Recent comments from musicians show anxiety about the genre's popularity—and about black artists' place in it.
The-Dream has written dance-pop hits for the likes of Beyoncé, Rihanna, and Mariah Carey, but his solo career has largely been about recording R&B. So he knows a thing or two about the phenomenon he recently complained about in the pages of The Guardian. "What's crazy is that blacks can't do soul records any more," he said. "We love Adele singing it, but Beyoncé singing it? No, the tempo's too slow, gimme the club hit. Now the blacks in America are responsible for the pop records, and everybody else is singing soulful records. It's weird to me. We're pigeonholed over there."
What's striking, though, is that only a few days later, Stephin Merritt—singer for the decidedly un-club-friendly, un-R&B indie-pop act The Magnetic Fields—voiced similar concerns to LA Weekly. "I like Adele, though I have some reservations about why people like her," Merritt said. "She really has a lovely voice, but I only get suspicious when people get excited about British people who sound like American black people."
"Basically she sounds like Anita Baker," Merritt continued. "And people are not, you know, wild and crazy about Anita Baker. And I think about the whole, with the racism, when people love when British people sound like American black people."

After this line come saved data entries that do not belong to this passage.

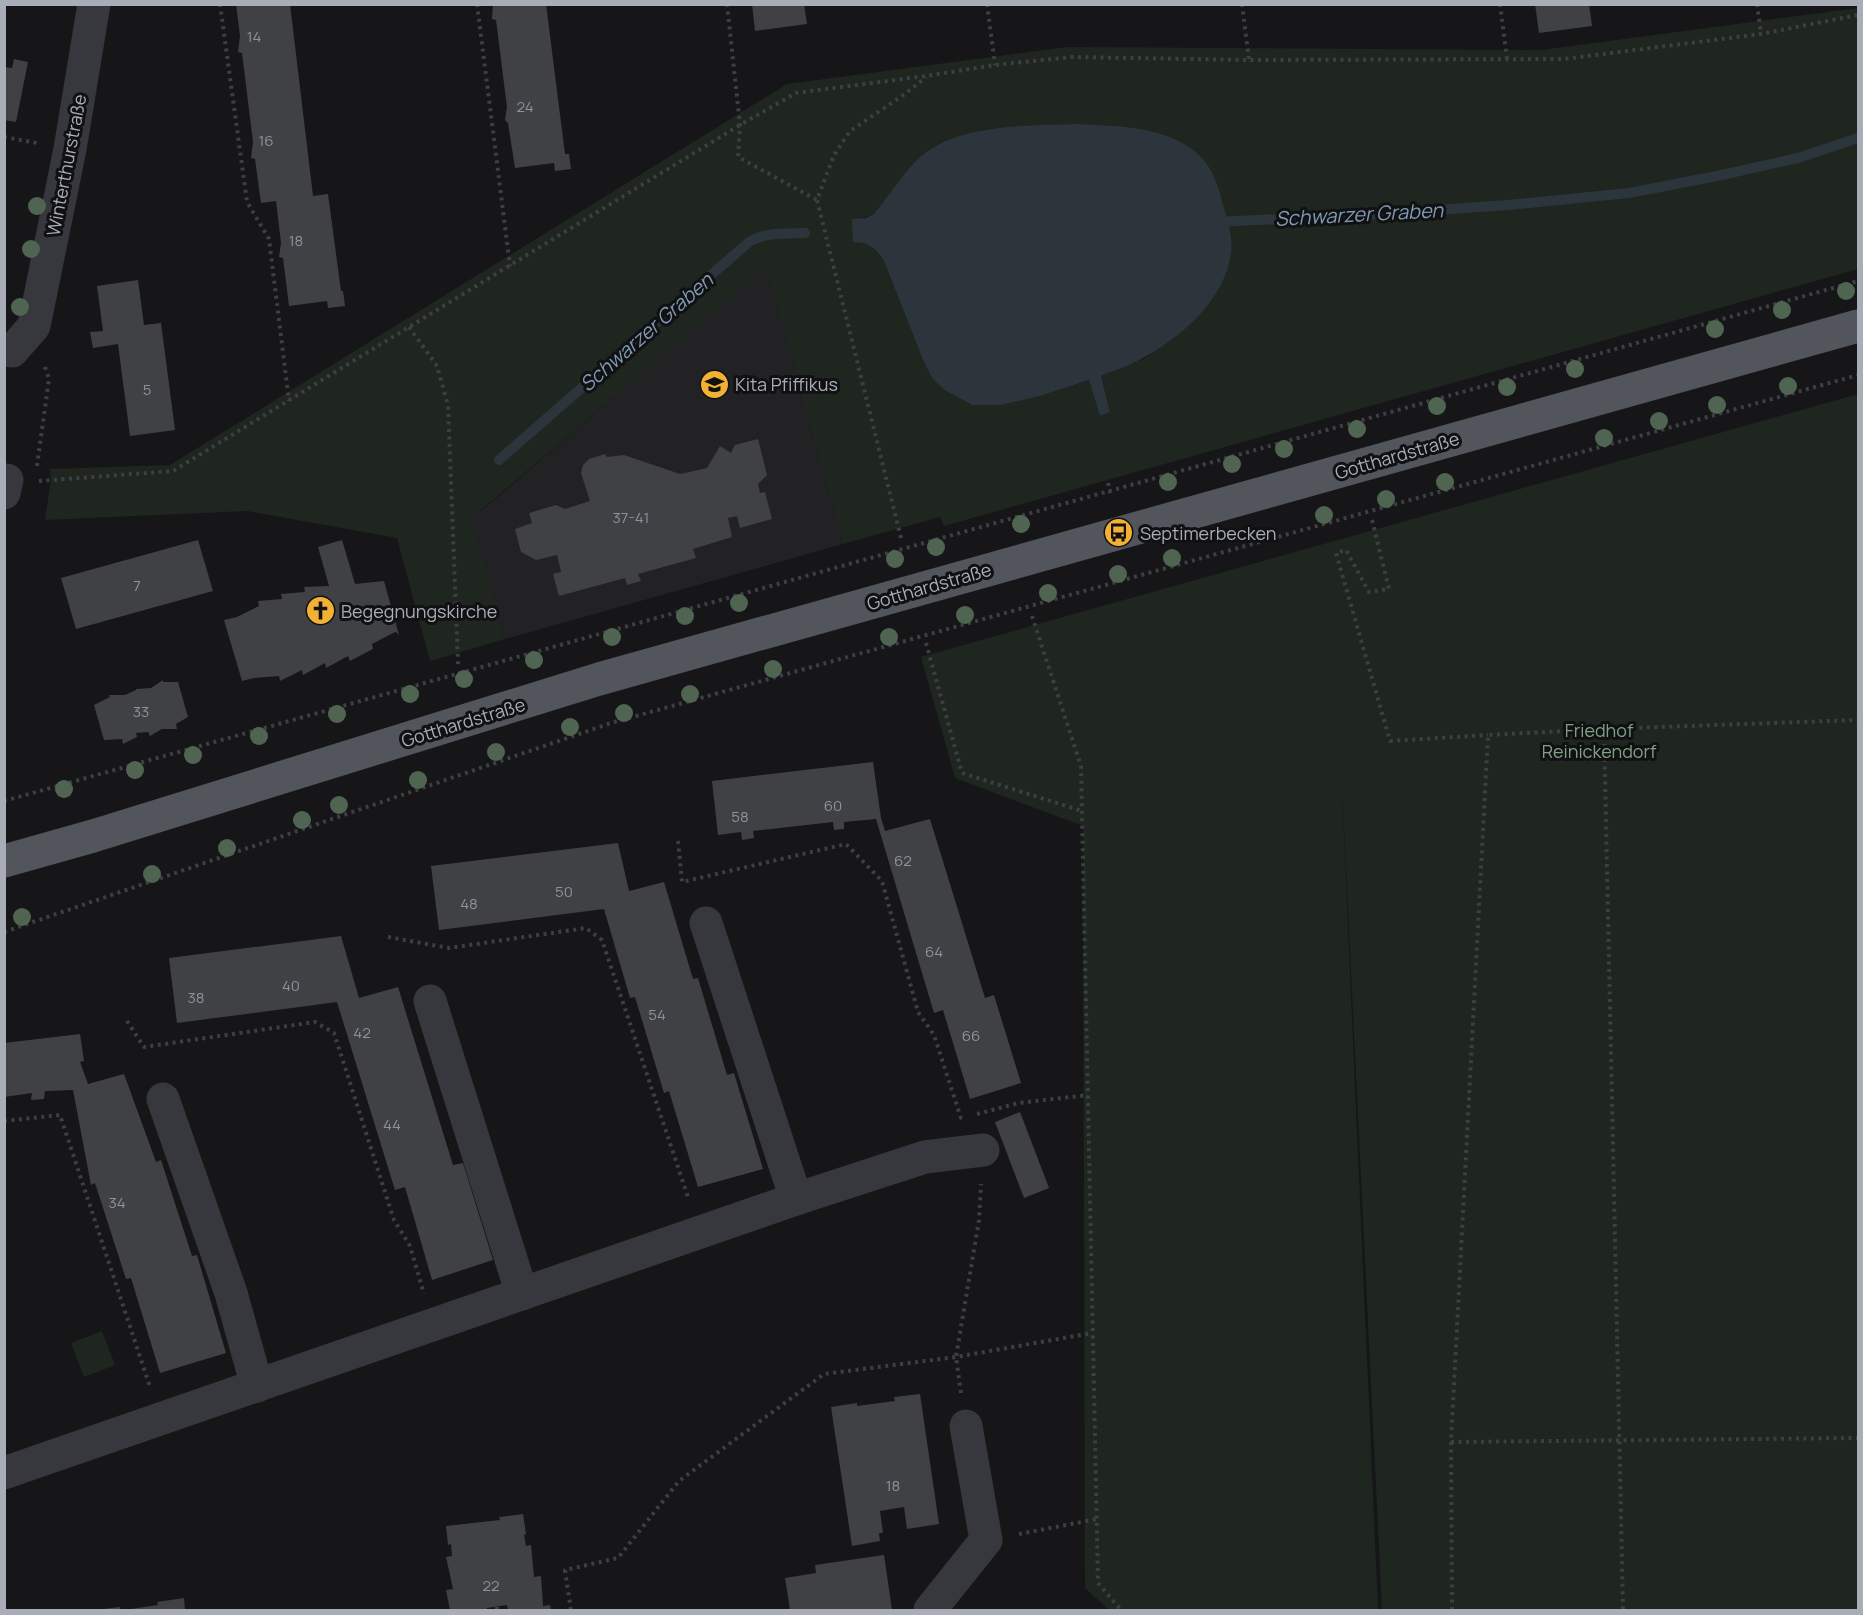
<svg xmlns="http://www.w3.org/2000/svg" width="1863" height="1615" font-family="Manrope,sans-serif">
<rect width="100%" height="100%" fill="#161618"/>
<path fill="#222225" d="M766 267 843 544 505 639 469 511H481Z"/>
<g fill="#1e261f" fill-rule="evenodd">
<path d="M1858 8V269L1776 292 944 526 940 517 843 544 766 268 480 511H470L505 639 430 661 397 538 247 511 45 520 51 479 50 469 170 465 787 84 1067 47 1541 50ZM1076 124C1115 126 1155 128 1189 148L1173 339 1143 359 1101 376 1110 412 1100 416 1090 380 1040 396 985 405H972L944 390 932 378 923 360 884 261 873 247 860 242 859 219 874 214 936 146 971 133 989 129Z"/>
<path d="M1858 394V1610H1382L1341 767 1378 1610H1109L1085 1588 1083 826 955 778 921 657Z"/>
<path d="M102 1331 115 1365 84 1377 71 1343Z"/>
</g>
<path fill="#2c353c" d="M1076 124C1117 126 1172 126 1202 158 1215 172 1219 190 1224 208 1228 222 1233 238 1231 253 1225 299 1182 337 1143 358 1130 366 1115 370 1101 376L1110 412 1100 416 1089 380 1040 396 1001 405H972L944 390 932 378 923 360 884 261C876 248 868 242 853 242L852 219 866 218 874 214C888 197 901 176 917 160 955 123 1026 126 1076 124Z"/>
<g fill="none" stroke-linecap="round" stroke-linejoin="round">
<g stroke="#2c353c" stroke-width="10">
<path d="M1216 222 1364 215 1508 205 1629 193 1717 176 1798 158 1858 138"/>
<path d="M499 460 749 242C765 232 787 234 805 233"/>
</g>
</g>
<g fill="#404145">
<path d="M236 4H290L313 196 328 194 341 291H343L345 306 328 308 327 301 289 306 283 258 279 257 281 243 276 201 261 203 255 159 251 158 253 142 242 53 238 52 240 36Z"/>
<path d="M493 4H546L565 154H569L571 169 555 171 554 163 515 168 508 123 505 120 507 107 496 20 492 19Z"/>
<path d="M752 4H804L807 24 755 31Z"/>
<path d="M1535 4H1589L1592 26 1539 33Z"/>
<path d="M14 59 28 62 16 122 4 120V67L12 68Z"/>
<path d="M138 280 144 325 161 323 175 430 130 436 118 344 93 348 90 332 103 331 97 286Z"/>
<path d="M758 439 767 475 758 484 760 493 765 492 772 519 740 528 737 516 728 518 732 537 693 549 696 558 638 574 641 581 627 585 625 578 559 596 553 574 561 572 557 555 536 560 521 552 515 529 532 523 529 513 556 505 565 509 590 501 581 473 583 465 589 459 605 454 607 457 624 455 680 474 707 468 720 446 731 453 735 445Z"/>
<path d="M198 540 213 591 76 629 61 578Z"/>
<path d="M342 540 355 584 384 581 399 635 396 632 393 633 372 644 373 649 350 661 348 656 326 668 325 663 303 675 302 670 280 681 279 676 254 678 242 681 224 620 237 617 259 606 258 601 282 599 281 594 305 592 304 587 329 586 318 547Z"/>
<path d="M163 680V682H178L188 717 176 724 177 729H162L150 736 148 732 136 733 137 737 123 744 122 739 104 740 94 705 110 697 109 695H125L136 690V689L151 688Z"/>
<path d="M873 762 881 818 885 831 930 819 985 998 994 995 1021 1083 970 1099 943 1010 934 1013 876 819 844 822V829L834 830 833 822 753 831 754 838 742 840 741 832 718 835 712 781Z"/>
<path d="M618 843 629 891 664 882 693 979 698 978 727 1075 734 1073 763 1169 698 1187 669 1091 664 1093 635 997 630 998 604 909 439 930 431 866Z"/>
<path d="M341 936 359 998 398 987 453 1165 463 1163 493 1260 432 1280 405 1187 395 1190 337 1002 177 1023 169 958Z"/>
<path d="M80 1034 84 1061 80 1062 88 1084 124 1074 156 1162 161 1160 192 1256 197 1255 226 1353 160 1373 131 1278 126 1279 95 1183 91 1185 73 1090 45 1091 44 1099 31 1100 32 1093 4 1097V1043Z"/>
<path d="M1020 1112 1049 1188 1024 1198 995 1122Z"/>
<path d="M920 1394 939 1524 907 1529 904 1507 880 1511 883 1533H879L880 1541 852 1546 831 1407 857 1403V1406L895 1401 894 1397Z"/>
<path d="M523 1514 526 1534 524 1535 526 1546 531 1545 534 1577 541 1576 543 1606 550 1605 551 1610H508L507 1605 487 1608V1610H450L446 1590 453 1589 446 1557 452 1556 451 1544 448 1545 446 1526 500 1520 499 1517Z"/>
<path d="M884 1555 892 1610H790L785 1578 816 1573 815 1565Z"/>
<path d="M184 1598 185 1610H131V1609L158 1605 157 1602Z"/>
<path d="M120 1607V1610H103V1609Z"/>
</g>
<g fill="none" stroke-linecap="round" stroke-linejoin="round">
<g stroke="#3d3f44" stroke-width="4" stroke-dasharray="3 4.5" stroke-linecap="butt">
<path d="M220 4 247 202 269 239 289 401"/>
<path d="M477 4 510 266"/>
<path d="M727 4 740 125 738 157 817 200"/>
<path d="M987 4 995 65"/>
<path d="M1242 4 1249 60"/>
<path d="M1500 4 1507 59"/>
<path d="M1757 4 1761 34"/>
<path d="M4 137 37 143"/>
<path d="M409 327 437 366 448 405 458 664"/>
<path d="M37 466 49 379 44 364"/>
<path d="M39 481 173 471 740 125 796 93 926 76 995 65 1072 57 1249 60 1564 59 1761 34 1858 15"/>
<path d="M1108 483 1111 497"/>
<path d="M1372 520 1389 589 1369 592 1346 550 1336 553 1390 741 1488 735"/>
<path d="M901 538 817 200 834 155 850 131 905 94 926 77"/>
<path d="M1032 616 1081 766 1098 1583 1121 1610"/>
<path d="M926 643 962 773 1082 811"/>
<path d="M1604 729 1623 1610"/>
<path d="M4 801 1858 281"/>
<path d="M678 841 682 882 846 844 882 881 918 1012 934 1035 961 1118H963"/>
<path d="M4 932 611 723 1858 375"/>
<path d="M388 937 449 948 586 928 602 940 689 1200"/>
<path d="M127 1021 144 1047 315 1022 334 1033 394 1220 410 1246 424 1294"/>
<path d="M977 1114 1019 1103 1088 1095"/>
<path d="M4 1121 60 1115 150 1387"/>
<path d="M961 1393 956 1357 979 1220 981 1184"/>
<path d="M1451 1442 1858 1438"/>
<path d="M1019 1534 1097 1519"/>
<path d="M497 1610V1607"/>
<path d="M571 1610 565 1570 618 1558 679 1481 824 1374 956 1357 1092 1333"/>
<path d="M1452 1610 1451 1442 1488 735 1604 729 1858 720"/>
</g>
<g stroke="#37383d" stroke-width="33">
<path d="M4 350 12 351 34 326 70 149 94 4"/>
<path d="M4 493 7 480"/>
<path d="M706 923 796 1199"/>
<path d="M430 1001 522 1294"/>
<path d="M163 1099 231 1293 257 1386"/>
<path d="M4 1473 796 1199 925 1157 983 1150"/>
<path d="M930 1610 986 1540 966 1426"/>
</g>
<path stroke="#53555c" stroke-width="33" d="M4 861 93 836 599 679 1858 326"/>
</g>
<g fill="#506452">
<circle cx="37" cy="206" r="9"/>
<circle cx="31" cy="249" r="9"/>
<circle cx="1846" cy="291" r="9"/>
<circle cx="20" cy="307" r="9"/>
<circle cx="1782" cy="310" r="9"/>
<circle cx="1715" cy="329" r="9"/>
<circle cx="1575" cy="369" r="9"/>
<circle cx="1788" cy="386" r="9"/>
<circle cx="1507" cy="387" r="9"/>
<circle cx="1717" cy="405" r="9"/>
<circle cx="1437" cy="406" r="9"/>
<circle cx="1659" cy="421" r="9"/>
<circle cx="1357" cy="429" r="9"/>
<circle cx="1604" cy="438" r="9"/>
<circle cx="1284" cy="449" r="9"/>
<circle cx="1232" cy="464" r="9"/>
<circle cx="1168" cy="482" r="9"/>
<circle cx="1445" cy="482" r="9"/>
<circle cx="1386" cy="499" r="9"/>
<circle cx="1324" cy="515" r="9"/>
<circle cx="1021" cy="524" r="9"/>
<circle cx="936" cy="547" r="9"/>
<circle cx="1172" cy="558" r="9"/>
<circle cx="895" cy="559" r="9"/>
<circle cx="1118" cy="574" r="9"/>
<circle cx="1048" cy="593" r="9"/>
<circle cx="739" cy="603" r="9"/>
<circle cx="965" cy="615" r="9"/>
<circle cx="685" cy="616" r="9"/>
<circle cx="612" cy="637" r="9"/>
<circle cx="889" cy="637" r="9"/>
<circle cx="534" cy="660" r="9"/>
<circle cx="773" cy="669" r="9"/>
<circle cx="464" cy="679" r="9"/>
<circle cx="410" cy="694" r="9"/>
<circle cx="690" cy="694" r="9"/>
<circle cx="624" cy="713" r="9"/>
<circle cx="337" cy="714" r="9"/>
<circle cx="570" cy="727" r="9"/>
<circle cx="259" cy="736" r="9"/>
<circle cx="496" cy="752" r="9"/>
<circle cx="193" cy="755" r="9"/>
<circle cx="135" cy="770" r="9"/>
<circle cx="418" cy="780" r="9"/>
<circle cx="64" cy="789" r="9"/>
<circle cx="339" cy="805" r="9"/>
<circle cx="302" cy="820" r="9"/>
<circle cx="227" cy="848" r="9"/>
<circle cx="152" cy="874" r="9"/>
<circle cx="22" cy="917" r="9"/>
</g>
<defs>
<symbol id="school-disc" viewBox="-11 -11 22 22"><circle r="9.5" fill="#f2b134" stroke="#111113"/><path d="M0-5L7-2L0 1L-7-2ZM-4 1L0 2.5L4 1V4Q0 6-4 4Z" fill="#111"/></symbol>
<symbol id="bus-disc" viewBox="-11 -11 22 22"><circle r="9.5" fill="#f2b134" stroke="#111113"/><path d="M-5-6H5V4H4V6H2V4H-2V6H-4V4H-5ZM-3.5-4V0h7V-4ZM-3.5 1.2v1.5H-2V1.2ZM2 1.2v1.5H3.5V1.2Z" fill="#111"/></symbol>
<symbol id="church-disc" viewBox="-11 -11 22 22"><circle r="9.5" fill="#f2b134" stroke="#111113"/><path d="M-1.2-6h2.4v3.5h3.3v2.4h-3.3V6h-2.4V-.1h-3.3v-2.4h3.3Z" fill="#111"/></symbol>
</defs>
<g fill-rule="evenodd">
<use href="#school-disc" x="698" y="368" width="33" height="33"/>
<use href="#bus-disc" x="1102" y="516" width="33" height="33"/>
<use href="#church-disc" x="304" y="594" width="33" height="33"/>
</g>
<g text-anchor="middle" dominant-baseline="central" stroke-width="6" stroke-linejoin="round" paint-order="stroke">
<g font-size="15" fill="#8e929b">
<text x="254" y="36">14</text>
<text x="525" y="106">24</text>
<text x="266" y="140">16</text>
<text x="296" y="240">18</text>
<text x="147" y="389">5</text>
<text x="631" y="517">37-41</text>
<text x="137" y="585">7</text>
<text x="141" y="711">33</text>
<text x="833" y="805">60</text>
<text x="740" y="816">58</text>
<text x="903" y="860">62</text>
<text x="564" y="891">50</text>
<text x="469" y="903">48</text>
<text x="934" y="951">64</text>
<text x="291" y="985">40</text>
<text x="196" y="997">38</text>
<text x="657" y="1014">54</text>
<text x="362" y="1032">42</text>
<text x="971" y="1035">66</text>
<text x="392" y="1124">44</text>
<text x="117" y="1202">34</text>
<text x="893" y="1485">18</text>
<text x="491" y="1585">22</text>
</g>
<g font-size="18" fill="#a8adb8" stroke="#111113">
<text transform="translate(66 165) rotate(-79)">Winterthurstraße</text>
<text transform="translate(1397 455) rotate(-16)">Gotthardstraße</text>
<text transform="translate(929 586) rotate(-16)">Gotthardstraße</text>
<text transform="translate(463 722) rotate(-17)">Gotthardstraße</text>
</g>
<g font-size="18" fill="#a8adb8" stroke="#111113" text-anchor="start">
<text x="735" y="384">Kita Pfiffikus</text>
<text x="1140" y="533">Septimerbecken</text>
<text x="341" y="611">Begegnungskirche</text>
</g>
<g font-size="18" fill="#7fa381" stroke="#111113">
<text x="1599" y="730">Friedhof<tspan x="1599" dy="21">Reinickendorf</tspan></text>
</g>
<g font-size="20" font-style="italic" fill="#7f9bb3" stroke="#111113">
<text transform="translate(1359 214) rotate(-3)">Schwarzer Graben</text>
<text transform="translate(646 332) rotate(-41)">Schwarzer Graben</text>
</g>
</g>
<rect width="1863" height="1615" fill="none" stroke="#a8adb8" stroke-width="12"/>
</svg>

Both remarks sparked criticism. Some questioned The-Dream's own role in the state of soul, while others charged Merritt with hypocrisy (he's faced accusations of racism, himself). And plenty of Adele fans were quick to argue that the singer's success comes from the quality of her music and the fact that it sounds different from anything else on radio. What's inarguable, though, is that the two men's statements speak to larger, widespread anxiety about the state of modern R&B—and black peoples' place in it.
It's not that there are no new black R&B artists. Singers such as Jazmine Sullivan, whom Adele beat out for Best New Artist at the 2009 Grammys, offer music just as soulful and introspective only with a minuscule fraction of Adele's fame. The same can be said about a gifted vocalist like Ledisi or Miguel. And it remains to be seen whether a newcomer like Stacy Barthe will enjoy Adele's success or turn out to be the Sharon Jones to her Amy Winehouse.
The problem, many black R&B artists say, is the way that in-vogue club pop sounds have infiltrated the genre they love. So-called R&B radio stations play music that, save for tracks from the likes of Trey Songz or Mary J. Blige, aren't actually R&B—yet get labeled as such because black artists are singing on them: tunes like Drake and Rihanna's "Take Care" or Usher's "Climax" (which Usher calls "electro soul," whatever that means). Earlier this year, Boyz II Men, who at their peak scored several megahits off their soulful tracks, made this point. On the state of contemporary R&B, member Shawn Stockman said, "It's taken a step to what I think really isn't R&B. It sounds more electro pop, I think the only reason people call it R&B is cos black folks are singing it."